Smoked
Smoking is the process of flavoring, browning, cooking, or preserving food, particularly meat, fish and tea, by exposing it to smoke from burning or smoldering material, most often wood.
In Europe, alder is the traditional smoking wood, but oak is now more commonly used, while beech is used to a lesser extent than both oak and alder. In North America, hickory, mesquite, oak, pecan, alder, maple, and fruit tree woods, such as apple, cherry, and plum, are commonly used for smoking. Other biomass besides wood can also be employed, sometimes with the addition of flavoring ingredients. Chinese tea-smoking uses a mixture of uncooked rice, sugar, and tea, heated at the base of a wok.
Some North American ham and bacon makers smoke their products over burning corncobs. Peat is burned to dry and smoke the barley malt used to make Scotch whisky and some beers. In New Zealand, sawdust from the native mÄnuka (tea tree) is commonly used for hot-smoking fish. In Iceland, dried sheep dung is used to cold-smoke fish, lamb, mutton, and whale.

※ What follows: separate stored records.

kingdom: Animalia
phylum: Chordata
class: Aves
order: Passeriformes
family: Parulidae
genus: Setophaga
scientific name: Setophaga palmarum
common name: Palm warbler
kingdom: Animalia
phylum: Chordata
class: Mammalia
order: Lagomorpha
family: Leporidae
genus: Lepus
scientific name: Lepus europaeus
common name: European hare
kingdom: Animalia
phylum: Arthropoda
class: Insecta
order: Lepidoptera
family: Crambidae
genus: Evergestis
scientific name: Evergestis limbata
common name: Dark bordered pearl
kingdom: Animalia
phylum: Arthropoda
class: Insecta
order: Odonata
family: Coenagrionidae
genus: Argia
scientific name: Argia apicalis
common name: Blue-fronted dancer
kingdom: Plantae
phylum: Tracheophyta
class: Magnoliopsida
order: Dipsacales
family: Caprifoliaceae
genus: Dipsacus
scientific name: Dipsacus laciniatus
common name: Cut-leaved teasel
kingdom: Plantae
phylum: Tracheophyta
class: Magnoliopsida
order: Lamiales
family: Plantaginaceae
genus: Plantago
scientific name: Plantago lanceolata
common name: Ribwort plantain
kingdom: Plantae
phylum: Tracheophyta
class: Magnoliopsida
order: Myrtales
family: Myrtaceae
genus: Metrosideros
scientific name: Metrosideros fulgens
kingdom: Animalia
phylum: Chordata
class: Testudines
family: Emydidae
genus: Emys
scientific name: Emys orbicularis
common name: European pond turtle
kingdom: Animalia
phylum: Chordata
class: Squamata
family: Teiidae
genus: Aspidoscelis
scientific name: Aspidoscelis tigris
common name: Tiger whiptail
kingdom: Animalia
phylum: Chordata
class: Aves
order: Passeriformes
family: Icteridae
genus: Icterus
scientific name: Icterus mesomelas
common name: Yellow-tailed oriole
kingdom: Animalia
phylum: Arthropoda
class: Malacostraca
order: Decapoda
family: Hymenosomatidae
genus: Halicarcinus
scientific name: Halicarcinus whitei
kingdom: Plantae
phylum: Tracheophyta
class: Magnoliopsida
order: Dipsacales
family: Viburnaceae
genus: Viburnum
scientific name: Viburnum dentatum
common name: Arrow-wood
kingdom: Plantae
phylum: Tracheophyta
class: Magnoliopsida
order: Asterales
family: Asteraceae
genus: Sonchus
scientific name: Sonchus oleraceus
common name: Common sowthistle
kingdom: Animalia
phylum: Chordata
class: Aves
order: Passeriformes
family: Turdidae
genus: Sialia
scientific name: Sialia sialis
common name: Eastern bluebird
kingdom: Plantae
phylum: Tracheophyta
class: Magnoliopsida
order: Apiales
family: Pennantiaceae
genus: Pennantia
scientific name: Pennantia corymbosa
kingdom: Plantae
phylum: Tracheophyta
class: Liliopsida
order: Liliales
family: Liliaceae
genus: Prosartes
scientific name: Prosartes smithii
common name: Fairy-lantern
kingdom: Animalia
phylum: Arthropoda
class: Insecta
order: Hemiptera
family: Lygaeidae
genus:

Historically, farms in the West included a smokehouse, a small building where meats could be smoked and stored. This was generally well separated from other buildings both because of fire danger and smoke emanations. The smoking of food may possibly introduce polycyclic aromatic hydrocarbons, which may lead to an increased risk of some types of cancer; however, this association is debated.
Food can be smoked by cold smoking, warm smoking or hot smoking. However, these methods of imparting smoke only affect the food surface, and are unable to preserve food, thus, smoking is paired with other microbial hurdles, such as chilling and packaging, to extend food shelf-life. Smoke-like flavor can be added by flavoring such as liquid smoke.